Finance Minister Arun Jaitley’s announcement of reducing government spending comes at a time when the country’s fiscal deficit has already overshot the full-year target. The government had earlier ordered a 10 per cent cut in non-plan expenditure in October 2014. Spending cuts have been necessitated because of a sharp shortfall in revenue because of the slowdown in the economy.
India’s high fiscal deficit has often been red flagged by foreign investors and rating agencies. In 2014, India’s sovereign rating was downgraded because of high fiscal and current account deficit. While the current account deficit is now firmly under control because of a dramatic fall in oil prices, fiscal deficit continues to be high.
The finance minister has said he has a roadmap to ensure less spending (against the counsel of advisors like Arvind Panagariya and Arvind Subramanian). But the people do not know what that roadmap is.

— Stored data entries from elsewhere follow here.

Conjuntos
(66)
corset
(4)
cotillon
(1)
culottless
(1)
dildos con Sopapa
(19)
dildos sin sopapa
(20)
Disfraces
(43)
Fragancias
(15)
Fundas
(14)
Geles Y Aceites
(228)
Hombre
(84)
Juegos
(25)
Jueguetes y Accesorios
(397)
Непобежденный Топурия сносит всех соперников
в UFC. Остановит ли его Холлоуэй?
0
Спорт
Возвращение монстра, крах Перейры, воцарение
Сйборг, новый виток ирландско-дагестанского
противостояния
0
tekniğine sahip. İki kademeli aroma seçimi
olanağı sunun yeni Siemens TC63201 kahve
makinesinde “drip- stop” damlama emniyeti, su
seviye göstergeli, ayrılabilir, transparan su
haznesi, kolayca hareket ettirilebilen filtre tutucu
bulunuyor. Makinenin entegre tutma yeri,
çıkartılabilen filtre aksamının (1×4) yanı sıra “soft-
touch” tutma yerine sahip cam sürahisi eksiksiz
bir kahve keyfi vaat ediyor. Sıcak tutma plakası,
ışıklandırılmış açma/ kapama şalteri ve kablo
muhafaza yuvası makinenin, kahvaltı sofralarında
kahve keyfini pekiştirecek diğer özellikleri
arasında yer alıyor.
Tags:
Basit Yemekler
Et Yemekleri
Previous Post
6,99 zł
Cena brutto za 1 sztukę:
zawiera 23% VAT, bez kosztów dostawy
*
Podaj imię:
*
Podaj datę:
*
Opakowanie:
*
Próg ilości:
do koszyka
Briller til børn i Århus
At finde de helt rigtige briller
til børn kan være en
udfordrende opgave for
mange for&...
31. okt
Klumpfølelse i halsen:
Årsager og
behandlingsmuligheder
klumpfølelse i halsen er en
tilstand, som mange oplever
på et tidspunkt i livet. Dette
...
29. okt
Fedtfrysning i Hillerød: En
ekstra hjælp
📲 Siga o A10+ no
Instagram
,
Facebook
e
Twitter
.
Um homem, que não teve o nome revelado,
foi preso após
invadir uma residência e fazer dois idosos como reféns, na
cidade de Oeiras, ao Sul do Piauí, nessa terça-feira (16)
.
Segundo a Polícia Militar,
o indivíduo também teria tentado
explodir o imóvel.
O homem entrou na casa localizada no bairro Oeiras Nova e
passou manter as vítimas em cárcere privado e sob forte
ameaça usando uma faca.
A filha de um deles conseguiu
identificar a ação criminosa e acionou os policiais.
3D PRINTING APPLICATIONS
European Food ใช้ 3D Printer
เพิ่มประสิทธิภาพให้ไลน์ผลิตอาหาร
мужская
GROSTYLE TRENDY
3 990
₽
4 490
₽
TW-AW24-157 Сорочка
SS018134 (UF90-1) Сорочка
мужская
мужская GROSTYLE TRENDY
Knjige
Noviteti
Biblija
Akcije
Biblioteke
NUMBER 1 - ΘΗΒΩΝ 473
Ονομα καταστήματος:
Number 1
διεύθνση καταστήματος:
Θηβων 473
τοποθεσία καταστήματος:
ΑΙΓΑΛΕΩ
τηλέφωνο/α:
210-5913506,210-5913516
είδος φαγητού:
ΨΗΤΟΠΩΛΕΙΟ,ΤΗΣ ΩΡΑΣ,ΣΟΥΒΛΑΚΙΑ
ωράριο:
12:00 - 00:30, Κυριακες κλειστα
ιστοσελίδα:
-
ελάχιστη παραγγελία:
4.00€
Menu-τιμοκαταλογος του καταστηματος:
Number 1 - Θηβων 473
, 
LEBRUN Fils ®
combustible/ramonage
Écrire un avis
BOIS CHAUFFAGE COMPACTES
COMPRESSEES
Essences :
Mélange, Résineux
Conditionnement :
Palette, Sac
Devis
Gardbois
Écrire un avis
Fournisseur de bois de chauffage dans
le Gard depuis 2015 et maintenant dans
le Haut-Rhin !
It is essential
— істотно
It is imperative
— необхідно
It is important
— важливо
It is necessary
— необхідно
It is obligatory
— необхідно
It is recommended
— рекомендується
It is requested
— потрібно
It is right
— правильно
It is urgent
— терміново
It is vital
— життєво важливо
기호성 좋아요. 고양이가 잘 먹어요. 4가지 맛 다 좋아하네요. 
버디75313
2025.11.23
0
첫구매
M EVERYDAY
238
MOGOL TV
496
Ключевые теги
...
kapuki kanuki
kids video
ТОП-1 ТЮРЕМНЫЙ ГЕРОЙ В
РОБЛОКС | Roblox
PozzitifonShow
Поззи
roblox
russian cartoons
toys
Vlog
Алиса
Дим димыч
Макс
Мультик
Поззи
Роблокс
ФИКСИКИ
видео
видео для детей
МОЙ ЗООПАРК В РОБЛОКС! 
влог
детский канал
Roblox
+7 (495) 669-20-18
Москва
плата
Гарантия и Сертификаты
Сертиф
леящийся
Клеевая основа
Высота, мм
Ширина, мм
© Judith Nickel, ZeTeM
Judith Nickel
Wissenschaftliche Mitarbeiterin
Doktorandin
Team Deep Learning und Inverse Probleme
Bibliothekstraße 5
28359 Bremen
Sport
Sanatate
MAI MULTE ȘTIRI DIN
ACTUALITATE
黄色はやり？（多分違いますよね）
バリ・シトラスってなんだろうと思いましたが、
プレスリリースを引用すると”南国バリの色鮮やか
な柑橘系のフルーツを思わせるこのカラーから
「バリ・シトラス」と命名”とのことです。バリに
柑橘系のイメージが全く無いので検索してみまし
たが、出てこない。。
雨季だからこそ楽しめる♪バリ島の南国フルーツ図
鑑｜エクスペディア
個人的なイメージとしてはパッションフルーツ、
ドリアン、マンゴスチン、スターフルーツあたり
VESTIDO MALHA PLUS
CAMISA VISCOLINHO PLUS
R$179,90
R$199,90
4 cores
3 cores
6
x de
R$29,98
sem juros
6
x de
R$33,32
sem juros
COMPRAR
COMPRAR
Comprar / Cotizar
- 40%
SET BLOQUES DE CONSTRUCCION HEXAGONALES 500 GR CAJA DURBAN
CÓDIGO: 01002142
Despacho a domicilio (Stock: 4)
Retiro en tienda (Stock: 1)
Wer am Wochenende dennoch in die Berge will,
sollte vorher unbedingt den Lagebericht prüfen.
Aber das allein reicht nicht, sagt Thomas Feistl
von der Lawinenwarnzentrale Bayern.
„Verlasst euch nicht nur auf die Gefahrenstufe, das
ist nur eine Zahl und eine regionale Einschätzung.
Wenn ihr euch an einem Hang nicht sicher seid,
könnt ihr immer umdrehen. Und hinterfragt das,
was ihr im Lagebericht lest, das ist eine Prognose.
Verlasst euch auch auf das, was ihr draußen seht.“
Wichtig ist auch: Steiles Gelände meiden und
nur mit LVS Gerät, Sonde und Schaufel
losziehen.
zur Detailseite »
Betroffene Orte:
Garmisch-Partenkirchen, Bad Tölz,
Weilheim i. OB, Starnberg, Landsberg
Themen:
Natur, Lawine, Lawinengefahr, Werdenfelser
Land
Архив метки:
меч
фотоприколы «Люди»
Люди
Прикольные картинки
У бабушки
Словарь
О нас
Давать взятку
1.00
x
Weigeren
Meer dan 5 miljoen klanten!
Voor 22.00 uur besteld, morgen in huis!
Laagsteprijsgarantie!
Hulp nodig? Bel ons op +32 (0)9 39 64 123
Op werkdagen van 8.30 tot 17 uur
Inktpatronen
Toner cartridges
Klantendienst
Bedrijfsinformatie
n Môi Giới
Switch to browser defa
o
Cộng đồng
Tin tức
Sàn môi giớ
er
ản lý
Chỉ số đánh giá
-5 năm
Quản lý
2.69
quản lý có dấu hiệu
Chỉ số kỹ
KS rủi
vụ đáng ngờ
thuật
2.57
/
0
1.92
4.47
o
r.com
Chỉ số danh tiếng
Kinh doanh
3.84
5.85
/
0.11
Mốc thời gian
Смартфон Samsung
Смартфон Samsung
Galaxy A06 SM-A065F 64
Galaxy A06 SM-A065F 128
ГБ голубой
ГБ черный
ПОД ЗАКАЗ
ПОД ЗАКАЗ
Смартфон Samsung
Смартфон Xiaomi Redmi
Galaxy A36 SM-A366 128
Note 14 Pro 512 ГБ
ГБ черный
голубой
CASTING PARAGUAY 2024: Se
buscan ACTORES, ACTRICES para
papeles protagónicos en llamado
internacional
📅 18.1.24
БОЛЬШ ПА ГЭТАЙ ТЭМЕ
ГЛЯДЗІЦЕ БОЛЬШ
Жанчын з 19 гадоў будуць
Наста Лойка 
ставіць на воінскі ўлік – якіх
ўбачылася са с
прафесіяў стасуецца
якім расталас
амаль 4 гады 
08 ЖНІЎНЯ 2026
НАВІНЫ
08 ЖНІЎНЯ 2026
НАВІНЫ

An ordinary citizen expects that if governance be the new credo, the present government should launch massive efforts to reform all institutions of democracy. Its failure to do so would dampen the spirit of people who have brought this government with a lot of hope for deliverance. Growth would automatically come if institutions start functioning and corruption is reined in. Investments would flow in without much effort if systems are in place. It is time for the Modi government to shift the gear.